Task goal:
Only the number is wanted: tally the lines below that contain the word "CROSS".

Data:

*****

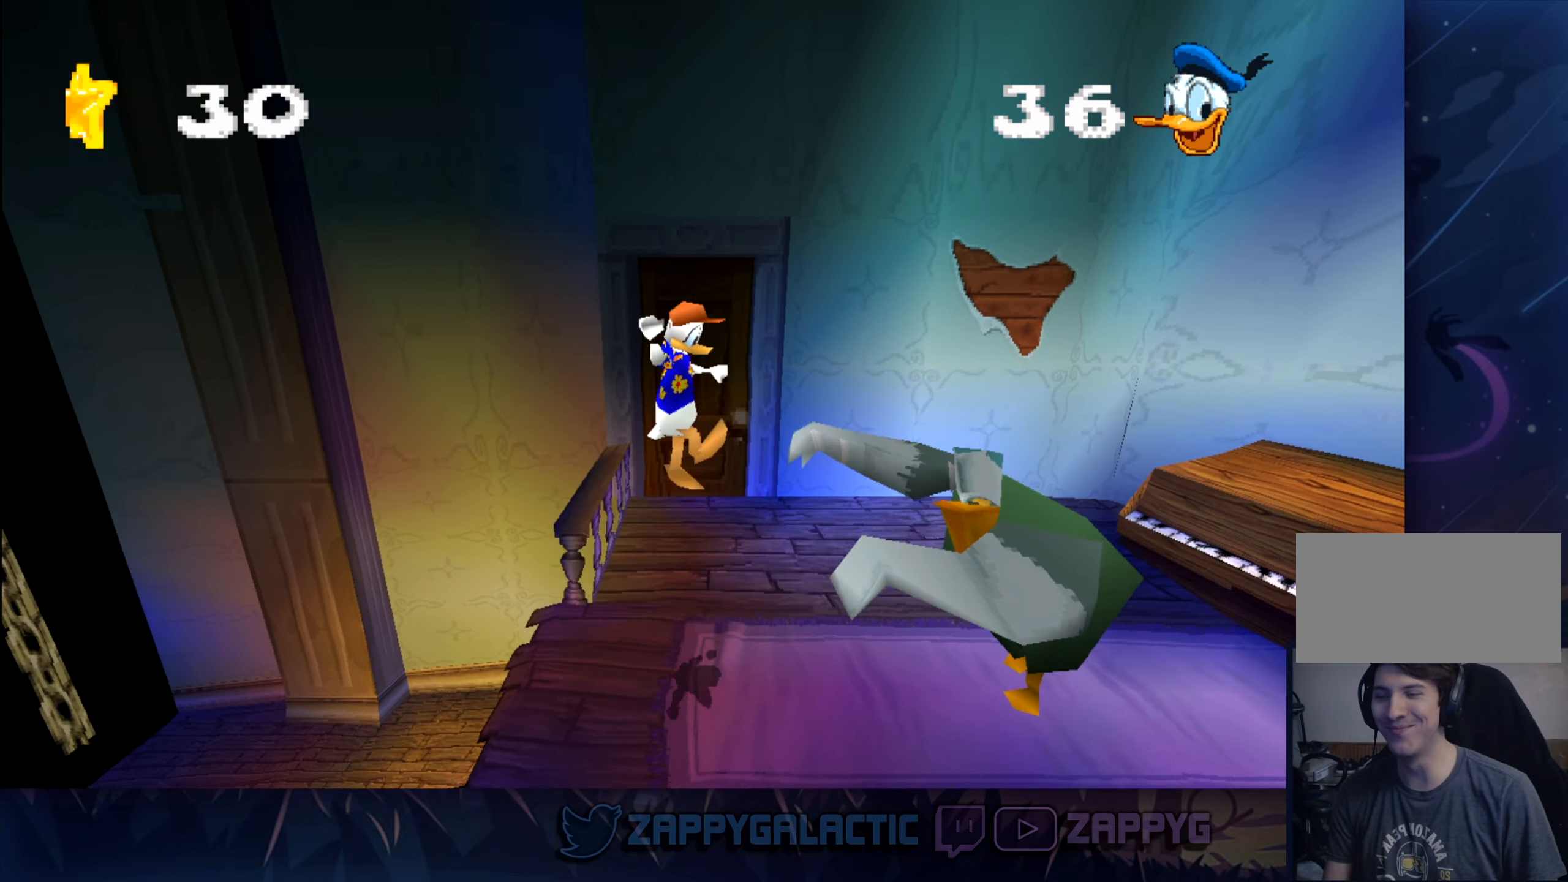
{"buttons": ["CROSS", "SQUARE"], "left_stick": "right", "right_stick": "center", "events": [[267, "SQUARE", "down"]]}
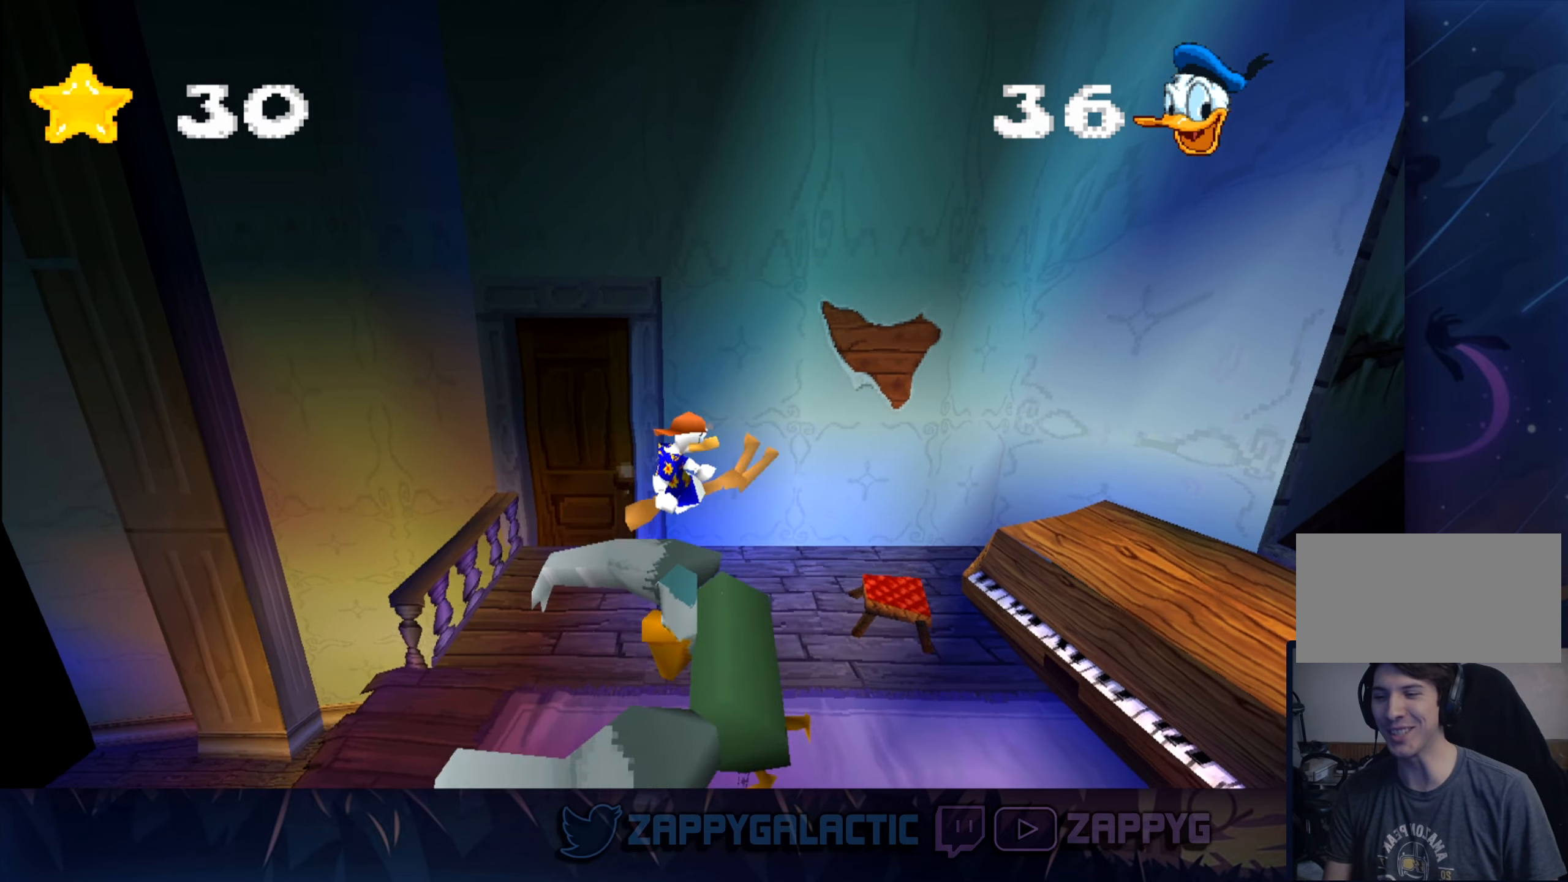
{"buttons": [], "left_stick": "right", "right_stick": "center", "events": [[17, "SQUARE", "up"], [50, "CROSS", "up"]]}
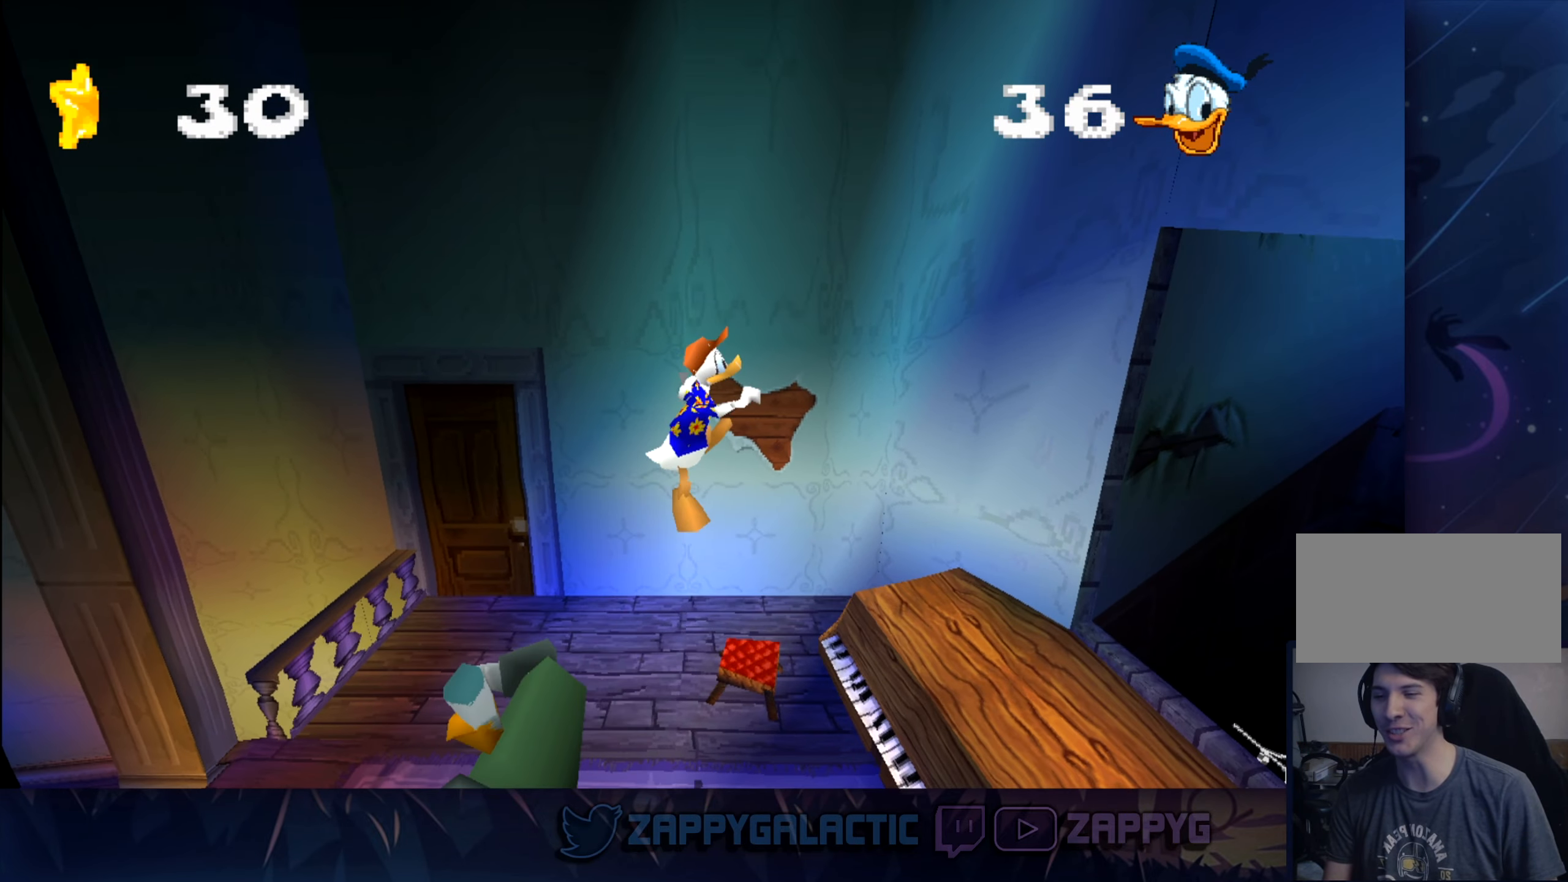
{"buttons": [], "left_stick": "right", "right_stick": "center", "events": [[50, "CROSS", "down"], [300, "CROSS", "up"]]}
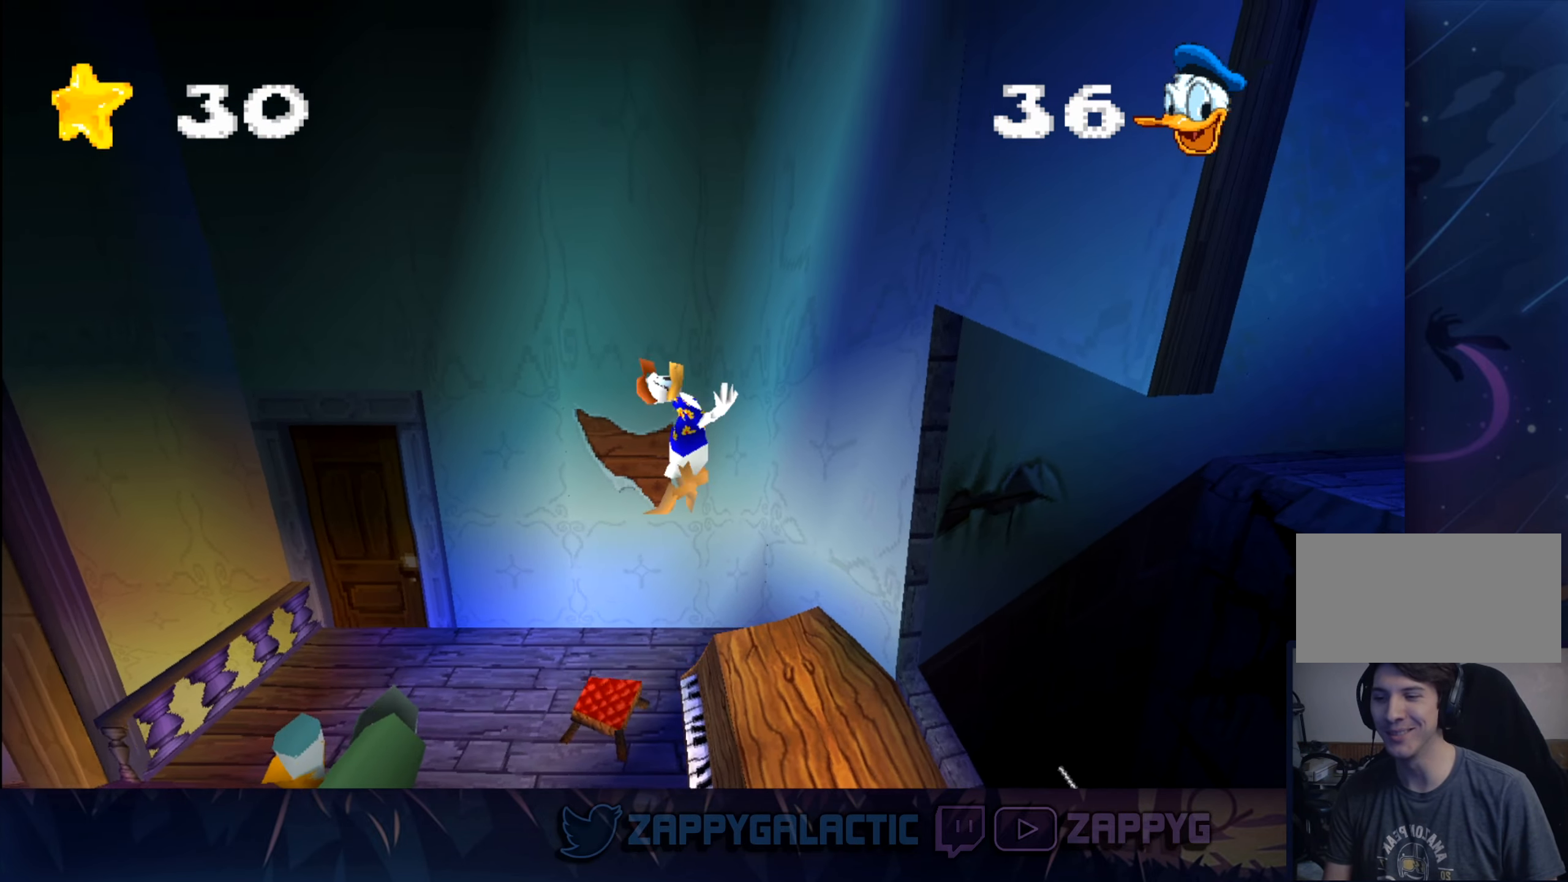
{"buttons": [], "left_stick": "right", "right_stick": "center", "events": [[217, "left_stick", "center"], [334, "left_stick", "right"]]}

*****

Result of this exercise:
3